If a line of the records contains the word "awaits", list it.

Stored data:

* * * * * * * * *

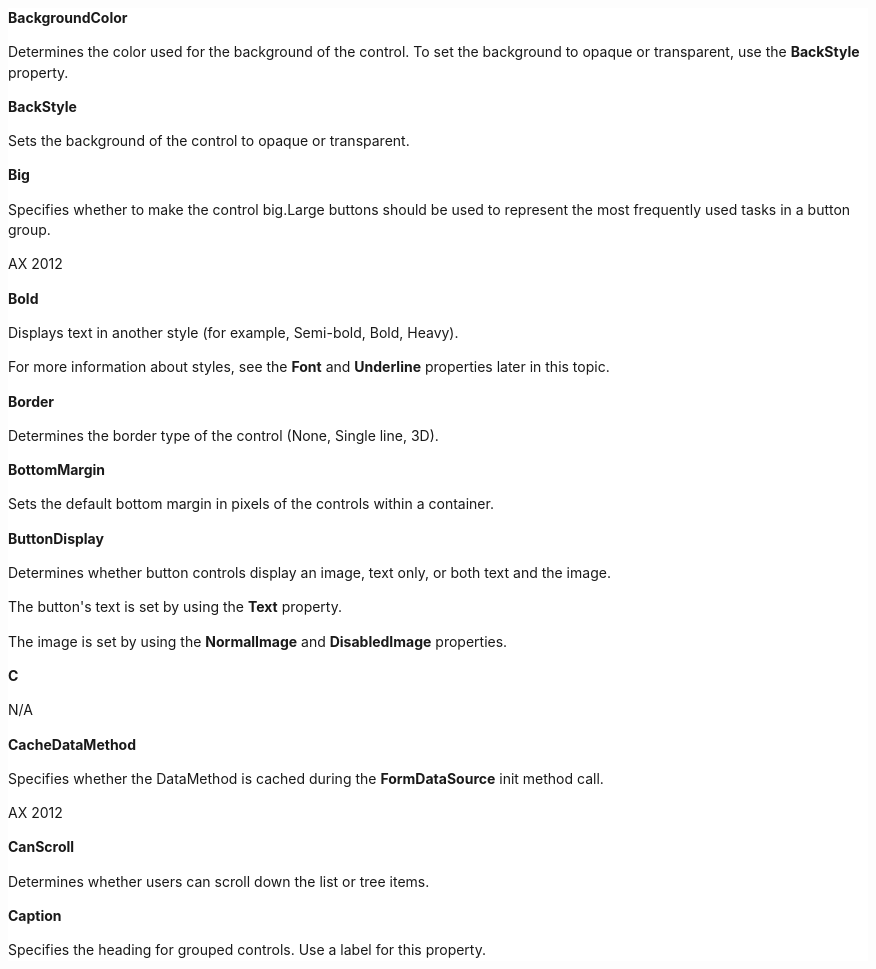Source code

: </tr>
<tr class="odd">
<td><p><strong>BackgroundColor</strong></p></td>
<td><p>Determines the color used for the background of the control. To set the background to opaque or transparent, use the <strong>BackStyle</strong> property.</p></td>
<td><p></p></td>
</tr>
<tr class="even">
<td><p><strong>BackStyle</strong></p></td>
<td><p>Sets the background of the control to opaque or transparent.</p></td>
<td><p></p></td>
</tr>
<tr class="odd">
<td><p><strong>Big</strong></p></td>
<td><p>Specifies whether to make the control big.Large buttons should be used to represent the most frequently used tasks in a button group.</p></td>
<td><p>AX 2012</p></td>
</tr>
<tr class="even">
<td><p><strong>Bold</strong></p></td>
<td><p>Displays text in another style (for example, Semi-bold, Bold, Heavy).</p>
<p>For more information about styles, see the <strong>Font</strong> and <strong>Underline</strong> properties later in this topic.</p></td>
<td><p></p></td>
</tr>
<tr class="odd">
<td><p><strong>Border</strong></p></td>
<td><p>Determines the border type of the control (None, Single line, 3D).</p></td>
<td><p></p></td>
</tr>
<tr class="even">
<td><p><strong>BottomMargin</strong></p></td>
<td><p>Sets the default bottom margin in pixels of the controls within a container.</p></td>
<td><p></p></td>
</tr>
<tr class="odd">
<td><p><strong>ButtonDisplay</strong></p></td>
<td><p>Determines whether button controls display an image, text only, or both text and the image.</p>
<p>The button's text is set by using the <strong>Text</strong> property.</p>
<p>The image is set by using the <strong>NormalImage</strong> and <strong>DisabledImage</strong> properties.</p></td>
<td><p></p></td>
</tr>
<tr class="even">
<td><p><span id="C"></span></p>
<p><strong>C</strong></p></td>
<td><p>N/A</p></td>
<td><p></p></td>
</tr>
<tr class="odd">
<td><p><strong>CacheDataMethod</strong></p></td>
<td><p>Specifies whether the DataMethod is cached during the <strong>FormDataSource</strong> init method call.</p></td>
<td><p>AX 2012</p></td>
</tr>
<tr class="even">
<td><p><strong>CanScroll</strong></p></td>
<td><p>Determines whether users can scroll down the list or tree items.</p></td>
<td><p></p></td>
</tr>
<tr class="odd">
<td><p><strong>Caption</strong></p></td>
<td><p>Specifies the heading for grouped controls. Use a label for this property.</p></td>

* * * * * * * * *

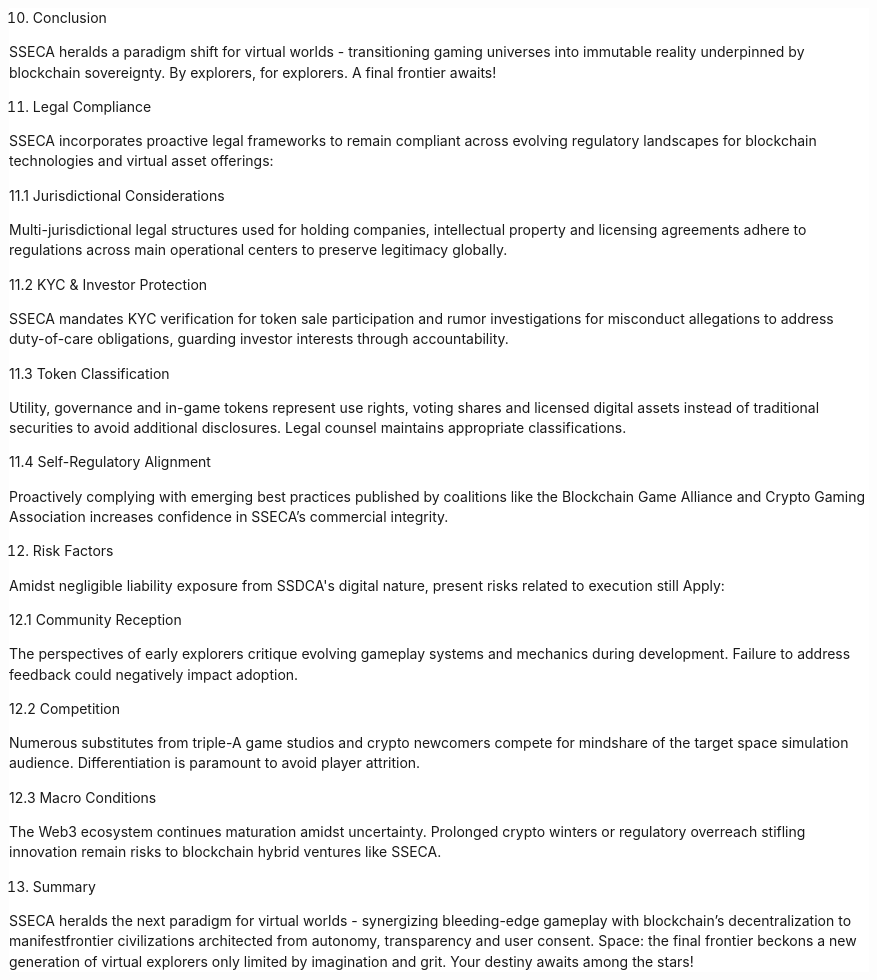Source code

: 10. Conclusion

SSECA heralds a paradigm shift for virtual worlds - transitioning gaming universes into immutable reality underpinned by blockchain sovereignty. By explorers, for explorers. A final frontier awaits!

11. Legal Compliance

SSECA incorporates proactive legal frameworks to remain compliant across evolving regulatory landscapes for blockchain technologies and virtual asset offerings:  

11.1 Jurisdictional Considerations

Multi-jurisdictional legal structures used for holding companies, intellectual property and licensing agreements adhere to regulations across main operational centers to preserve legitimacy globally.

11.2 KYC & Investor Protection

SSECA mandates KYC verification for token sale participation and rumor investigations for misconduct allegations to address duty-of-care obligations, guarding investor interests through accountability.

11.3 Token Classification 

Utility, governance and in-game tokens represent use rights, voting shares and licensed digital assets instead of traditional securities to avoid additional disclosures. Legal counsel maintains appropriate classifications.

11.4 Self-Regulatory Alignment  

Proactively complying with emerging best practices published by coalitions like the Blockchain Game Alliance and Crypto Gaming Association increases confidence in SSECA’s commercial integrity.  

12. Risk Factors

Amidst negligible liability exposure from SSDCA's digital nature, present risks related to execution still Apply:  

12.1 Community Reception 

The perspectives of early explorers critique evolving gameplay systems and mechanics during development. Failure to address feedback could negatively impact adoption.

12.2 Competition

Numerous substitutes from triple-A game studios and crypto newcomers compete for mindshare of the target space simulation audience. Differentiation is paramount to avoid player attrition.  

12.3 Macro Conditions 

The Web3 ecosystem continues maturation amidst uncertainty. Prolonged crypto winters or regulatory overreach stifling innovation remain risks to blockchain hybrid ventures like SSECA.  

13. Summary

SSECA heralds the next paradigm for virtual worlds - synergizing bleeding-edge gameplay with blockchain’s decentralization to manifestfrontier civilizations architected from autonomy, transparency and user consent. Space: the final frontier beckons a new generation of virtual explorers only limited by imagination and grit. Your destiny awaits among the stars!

* * * * * * * * *

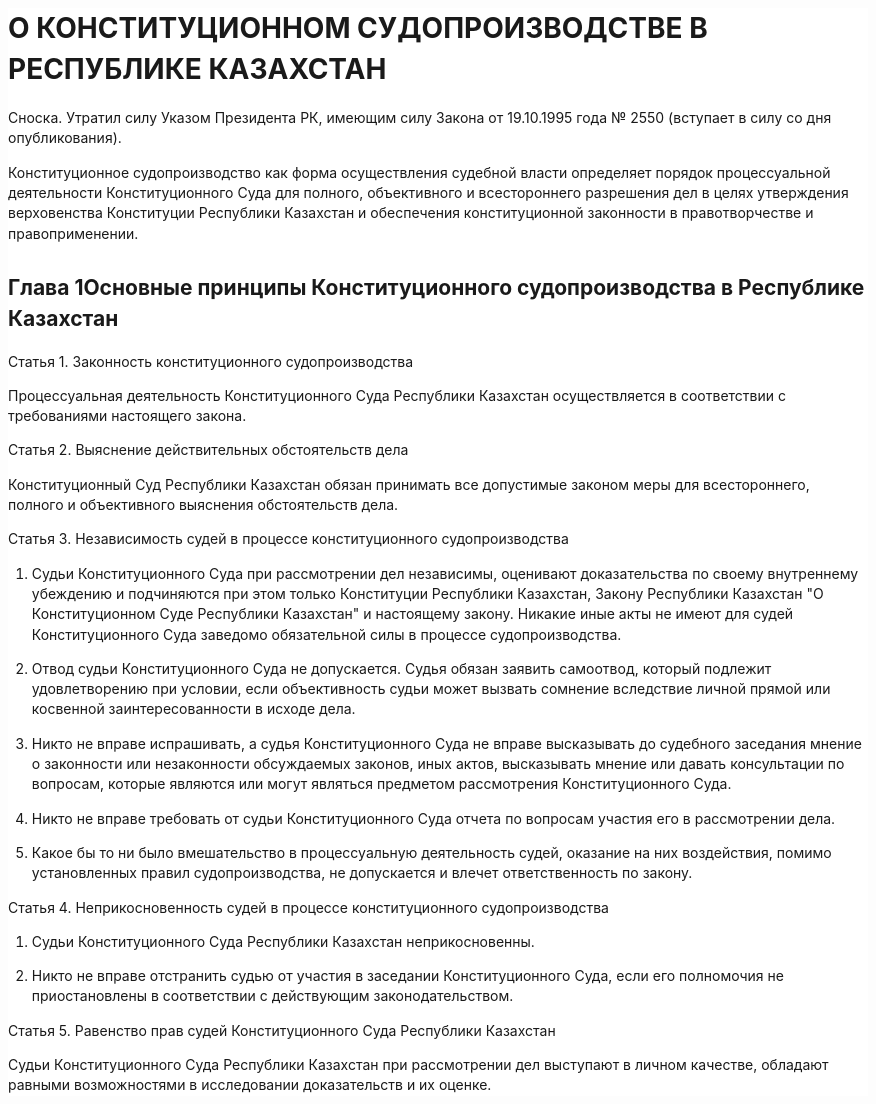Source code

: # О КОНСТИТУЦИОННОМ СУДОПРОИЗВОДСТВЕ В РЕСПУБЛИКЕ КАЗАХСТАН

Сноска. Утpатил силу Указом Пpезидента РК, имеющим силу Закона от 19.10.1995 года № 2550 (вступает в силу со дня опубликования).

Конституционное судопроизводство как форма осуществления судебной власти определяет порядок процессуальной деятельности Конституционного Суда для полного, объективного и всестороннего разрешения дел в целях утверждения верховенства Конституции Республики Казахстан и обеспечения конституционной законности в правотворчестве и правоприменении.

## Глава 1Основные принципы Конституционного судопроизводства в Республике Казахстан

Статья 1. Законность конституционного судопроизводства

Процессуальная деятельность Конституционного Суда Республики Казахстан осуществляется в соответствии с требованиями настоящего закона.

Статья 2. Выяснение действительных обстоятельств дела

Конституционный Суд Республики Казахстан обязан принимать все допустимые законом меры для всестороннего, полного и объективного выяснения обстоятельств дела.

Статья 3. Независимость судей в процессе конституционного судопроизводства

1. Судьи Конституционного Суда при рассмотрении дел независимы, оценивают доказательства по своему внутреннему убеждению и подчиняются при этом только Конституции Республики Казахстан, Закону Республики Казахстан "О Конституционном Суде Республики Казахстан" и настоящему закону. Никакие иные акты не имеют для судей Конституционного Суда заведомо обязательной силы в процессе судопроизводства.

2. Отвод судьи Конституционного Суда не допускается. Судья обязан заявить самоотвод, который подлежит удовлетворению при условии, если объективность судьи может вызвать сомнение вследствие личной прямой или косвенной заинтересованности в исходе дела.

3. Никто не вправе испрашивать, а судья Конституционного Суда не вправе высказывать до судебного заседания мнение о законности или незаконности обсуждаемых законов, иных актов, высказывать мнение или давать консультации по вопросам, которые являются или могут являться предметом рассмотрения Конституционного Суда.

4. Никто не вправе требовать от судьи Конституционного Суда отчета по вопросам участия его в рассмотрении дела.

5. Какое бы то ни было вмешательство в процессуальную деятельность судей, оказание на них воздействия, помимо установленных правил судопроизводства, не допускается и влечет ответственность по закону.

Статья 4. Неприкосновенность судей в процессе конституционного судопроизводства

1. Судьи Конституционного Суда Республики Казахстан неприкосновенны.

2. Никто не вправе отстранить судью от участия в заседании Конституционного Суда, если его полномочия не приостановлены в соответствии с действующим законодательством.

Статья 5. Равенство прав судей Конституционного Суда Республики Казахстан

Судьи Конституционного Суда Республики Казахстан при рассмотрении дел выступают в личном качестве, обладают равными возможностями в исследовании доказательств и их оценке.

* * * * * * * * *

_Task result_:
SSECA heralds a paradigm shift for virtual worlds - transitioning gaming universes into immutable reality underpinned by blockchain sovereignty. By explorers, for explorers. A final frontier awaits!
SSECA heralds the next paradigm for virtual worlds - synergizing bleeding-edge gameplay with blockchain’s decentralization to manifestfrontier civilizations architected from autonomy, transparency and user consent. Space: the final frontier beckons a new generation of virtual explorers only limited by imagination and grit. Your destiny awaits among the stars!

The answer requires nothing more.